[DATA SHOWN]

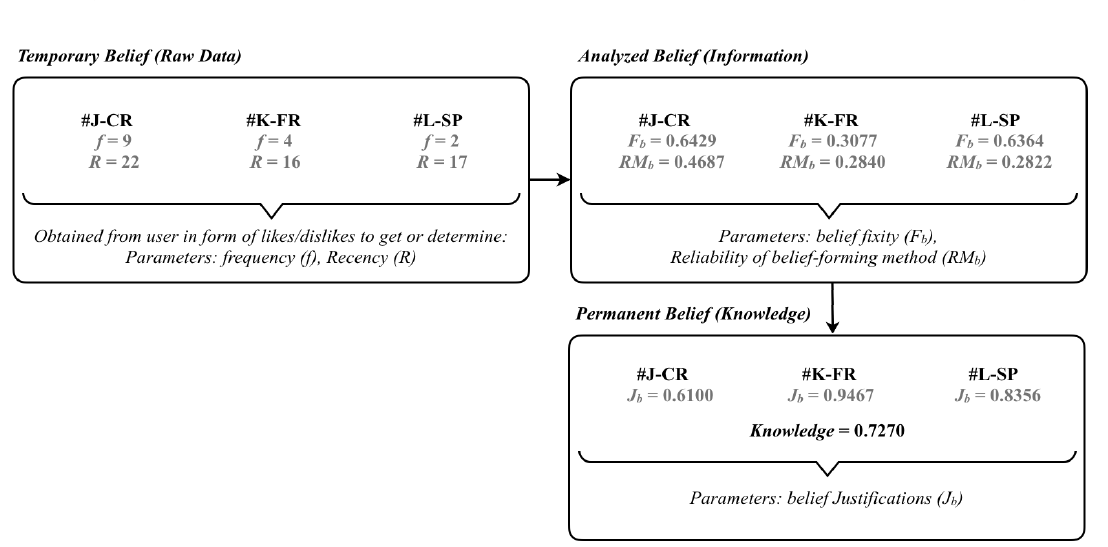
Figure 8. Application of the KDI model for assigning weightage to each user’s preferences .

[/DATA SHOWN]
[DATA SHOWN]

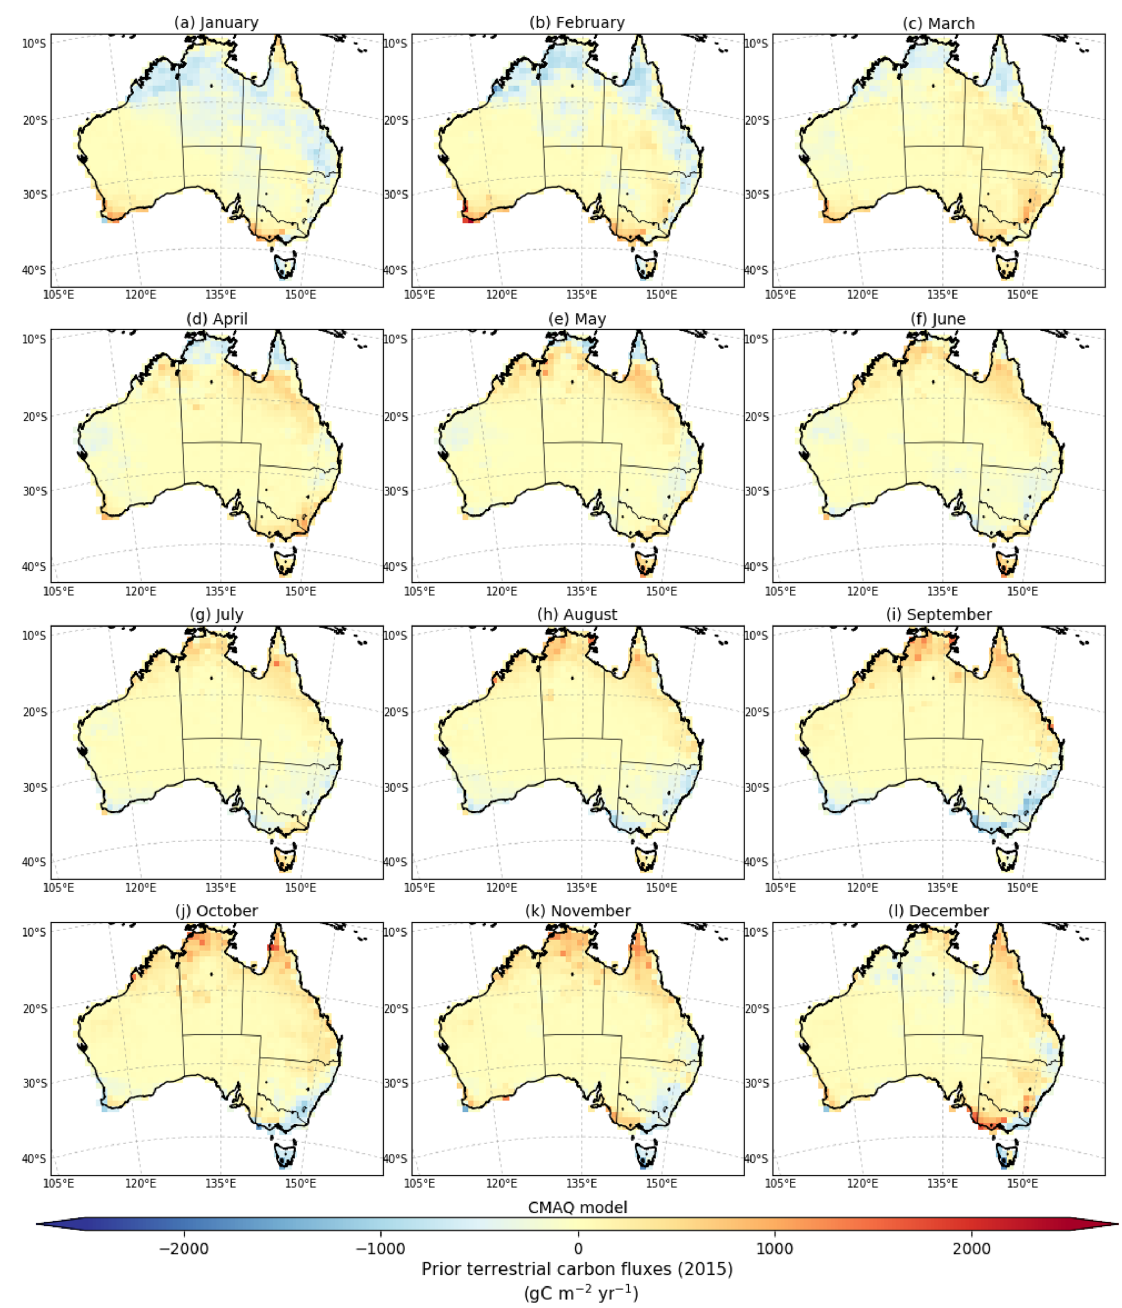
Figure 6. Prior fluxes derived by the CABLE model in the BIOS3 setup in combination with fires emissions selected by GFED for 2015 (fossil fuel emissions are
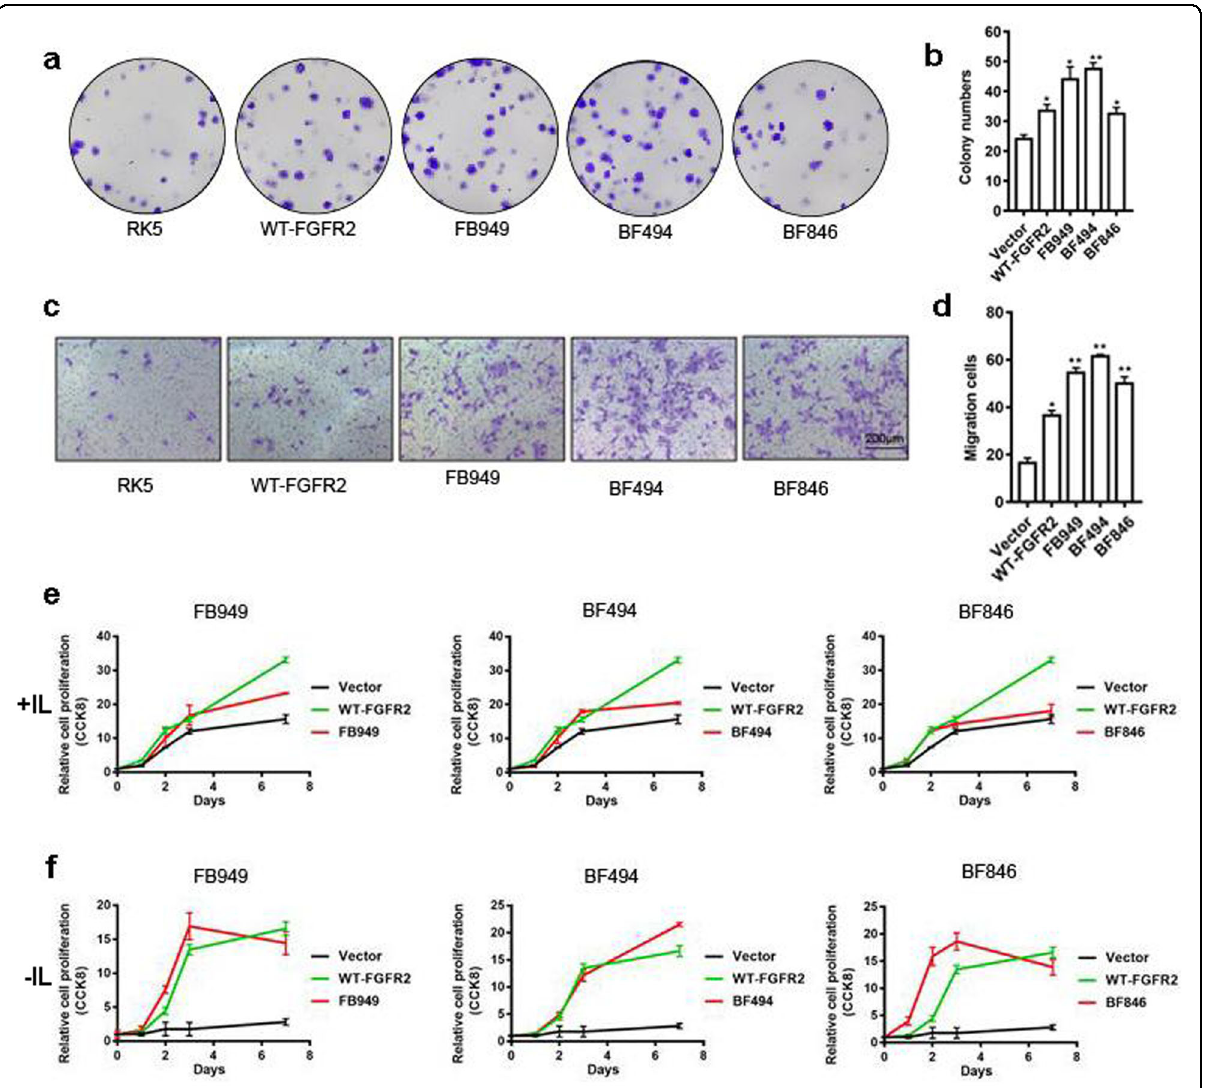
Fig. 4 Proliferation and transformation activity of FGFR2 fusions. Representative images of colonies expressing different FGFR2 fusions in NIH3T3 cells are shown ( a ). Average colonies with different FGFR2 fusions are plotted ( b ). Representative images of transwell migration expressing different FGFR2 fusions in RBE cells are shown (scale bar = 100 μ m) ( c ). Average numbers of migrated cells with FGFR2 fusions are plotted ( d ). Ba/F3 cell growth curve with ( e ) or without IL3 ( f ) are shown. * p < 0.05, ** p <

[/DATA SHOWN]
[DATA SHOWN]

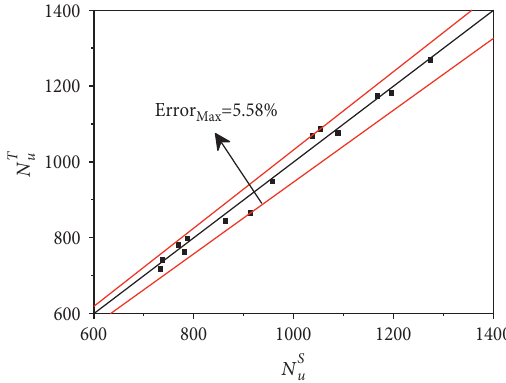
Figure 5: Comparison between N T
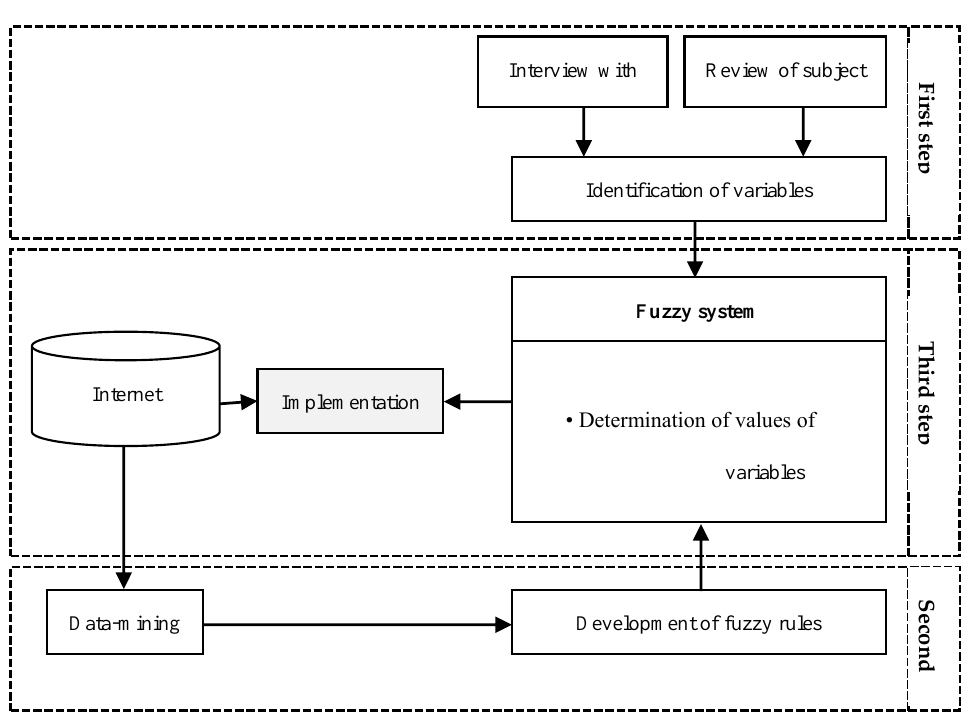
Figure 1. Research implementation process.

[/DATA SHOWN]

WORK INSTRUCTIONS
Between and including the line with "Figure 5: Comparison between N T" and the line with "Figure 1. Research implementation process.", repeat every line exactly as it appears above, with pictures left out.

YOUR SOLUTION
Figure 5: Comparison between N T
Figure 1. Research implementation process.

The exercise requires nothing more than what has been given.